BEGIN Records

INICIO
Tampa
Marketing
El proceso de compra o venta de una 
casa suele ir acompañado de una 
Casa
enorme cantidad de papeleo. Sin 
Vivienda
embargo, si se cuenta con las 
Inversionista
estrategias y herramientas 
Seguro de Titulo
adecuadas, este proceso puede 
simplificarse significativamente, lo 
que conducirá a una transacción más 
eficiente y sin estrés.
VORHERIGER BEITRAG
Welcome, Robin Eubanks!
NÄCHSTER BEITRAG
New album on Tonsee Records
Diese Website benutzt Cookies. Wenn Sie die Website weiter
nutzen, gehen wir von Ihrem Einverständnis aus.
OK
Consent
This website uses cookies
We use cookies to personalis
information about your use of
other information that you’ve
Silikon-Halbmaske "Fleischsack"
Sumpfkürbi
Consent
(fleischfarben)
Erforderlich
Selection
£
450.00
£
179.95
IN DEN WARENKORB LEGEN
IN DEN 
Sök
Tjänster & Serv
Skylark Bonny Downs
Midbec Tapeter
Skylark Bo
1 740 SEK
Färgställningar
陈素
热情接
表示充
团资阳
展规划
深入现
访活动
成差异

END Records
BEGIN Records

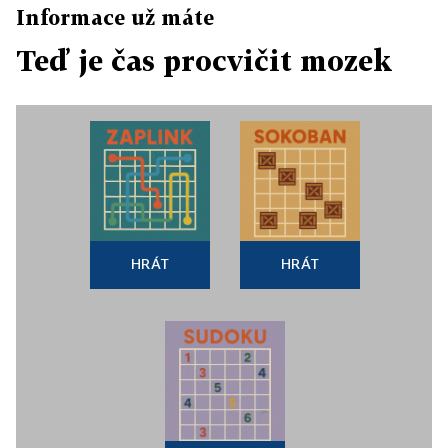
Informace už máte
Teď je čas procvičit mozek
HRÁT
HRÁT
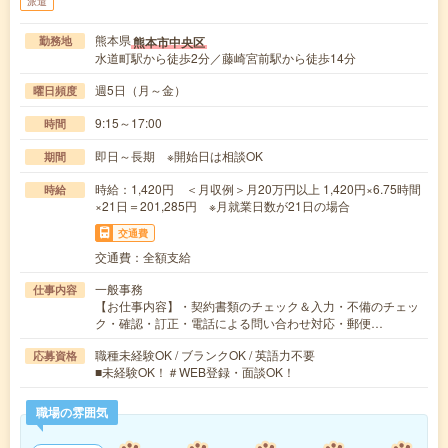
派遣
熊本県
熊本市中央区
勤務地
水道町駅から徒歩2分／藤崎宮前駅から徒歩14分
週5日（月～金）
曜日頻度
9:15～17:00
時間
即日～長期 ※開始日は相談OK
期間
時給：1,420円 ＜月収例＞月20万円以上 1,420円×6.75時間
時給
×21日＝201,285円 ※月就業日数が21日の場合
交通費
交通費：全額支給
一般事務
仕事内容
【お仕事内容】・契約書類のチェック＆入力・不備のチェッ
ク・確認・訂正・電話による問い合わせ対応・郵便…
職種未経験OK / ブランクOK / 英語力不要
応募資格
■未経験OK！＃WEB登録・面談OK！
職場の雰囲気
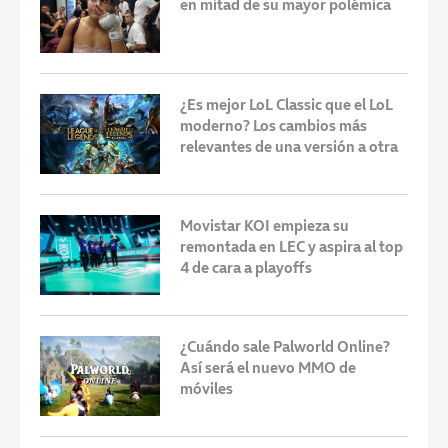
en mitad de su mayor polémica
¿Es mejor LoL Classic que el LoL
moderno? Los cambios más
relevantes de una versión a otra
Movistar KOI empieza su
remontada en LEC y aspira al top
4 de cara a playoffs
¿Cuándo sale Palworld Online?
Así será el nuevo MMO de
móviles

END Records

Look through the entries for lines containing the word "BEITRAG" and return each one.

Solution to this exercise ▸
VORHERIGER BEITRAG
NÄCHSTER BEITRAG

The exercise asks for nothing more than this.